S.L. : Je ne dirais pas victimes, mais il y a une vraie emprise de la production, les candidats ont souvent une histoire familiale compliquée, ils jouent sur leurs fragilités, leurs vulnérabilités. Aurélie Preston, par exemple, est restée longtemps dans ces programmes, alors qu’elle y a été maltraitée, harcelée. C’est complexe. Seuls quelques candidats phares des Marseillais, qui sont là depuis les premières saisons et sont plus riches que les producteurs eux-mêmes grâce aux placements de produits, ont du pouvoir. Même s’ils sont quand même obligés de faire une émission de temps en temps. Les nouveaux venus sont mis en concurrence en permanence, encouragés à avoir des amourettes avec des anciens, il y a du chantage tout le temps…
On a du mal à croire que ce que vous décrivez peut durer encore longtemps. Est-ce que la téléréalité va évoluer ?
S.L. : Je pense que la téléréalité va évoluer dans le format, mais dans les valeurs, ça ne changera pas. Les productions doivent s’adapter parce qu’elles ne font plus de chiffre. Le problème principal aujourd’hui est celui de la simultanéité. Le montage et la diffusion prennent plusieurs mois, les couples qui se sont formés dans une saison ont eu le temps de se séparer 15 fois. Mais un programme interactif comme Les Cinquante a un peu plus marché. Le public pouvait voter, soutenir les candidats, il y avait des épreuves avec élimination. En réalité, je crois que les productions tâtonnent pas mal, mais qu’on va assister à une révolution.

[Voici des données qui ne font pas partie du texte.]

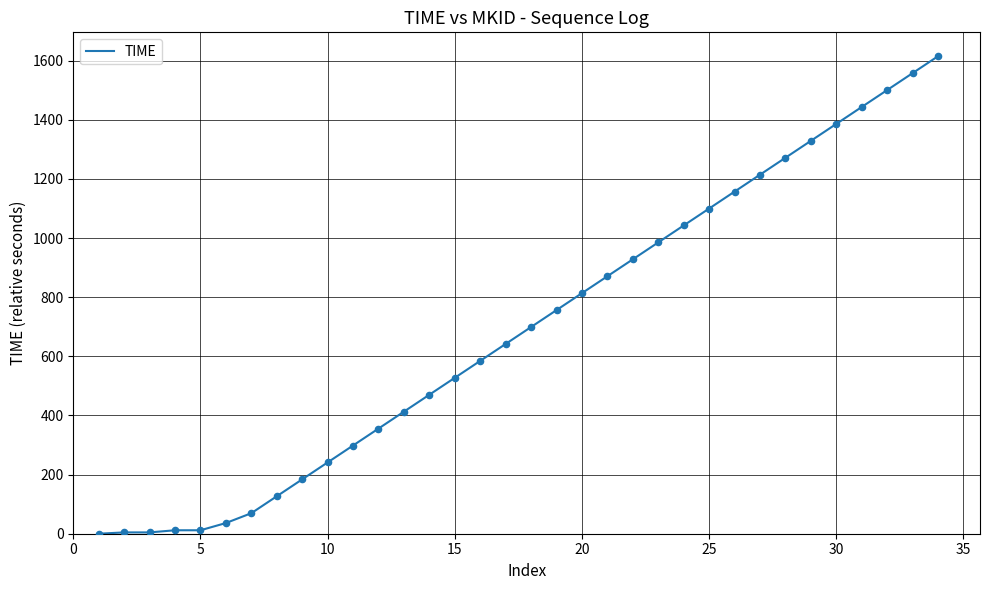

How many lines are shown in the chart?

1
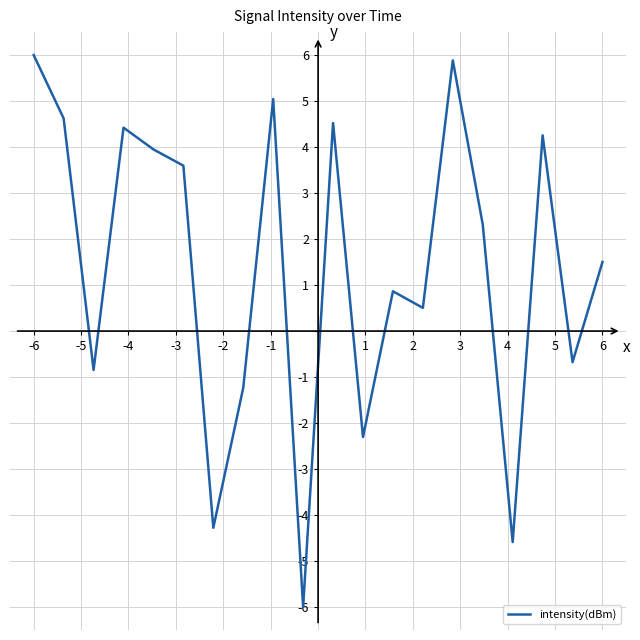

What is the minimum value shown in the chart?

-6.0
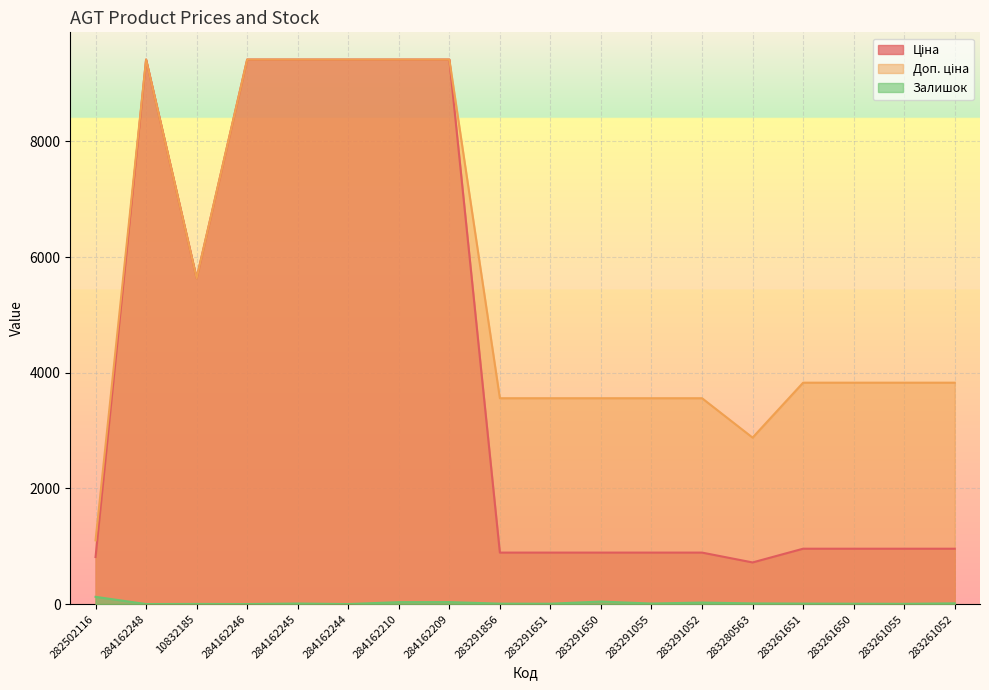

List the labels in order of Залишок value, smallest first.

284162248, 284162246, 284162244, 10832185, 283261055, 283291651, 283261650, 283291856, 283261651, 284162245, 283291055, 283280563, 283261052, 283291052, 284162210, 284162209, 283291650, 282502116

Allez-vous poursuivre votre travail sur ce thème ?
T.R. : Nous avons dans l’idée de poursuivre nos recherches sur la célébrité. De creuser la question des phénomènes psychiques derrière cette quête. Chez les sportifs par exemple, la relation amour-haine avec le public est frappante. Sans parler des anonymes : on a tous un profil Instagram qui prend beaucoup de place dans nos vies. Sur Dubaï aussi, il y a quelque chose à faire. Et on pense aussi à des reportages plus courts dans des magazines, notamment sur les enfants influenceurs.
Éloge de la surface, dans les profondeurs de la téléréalité (Dargaud), de Stella Lory (scénario, dessin, couleurs) et Tilila Relmani (scénario), 128 p., 19,99 €. En librairies à partir du 30 juin 2023.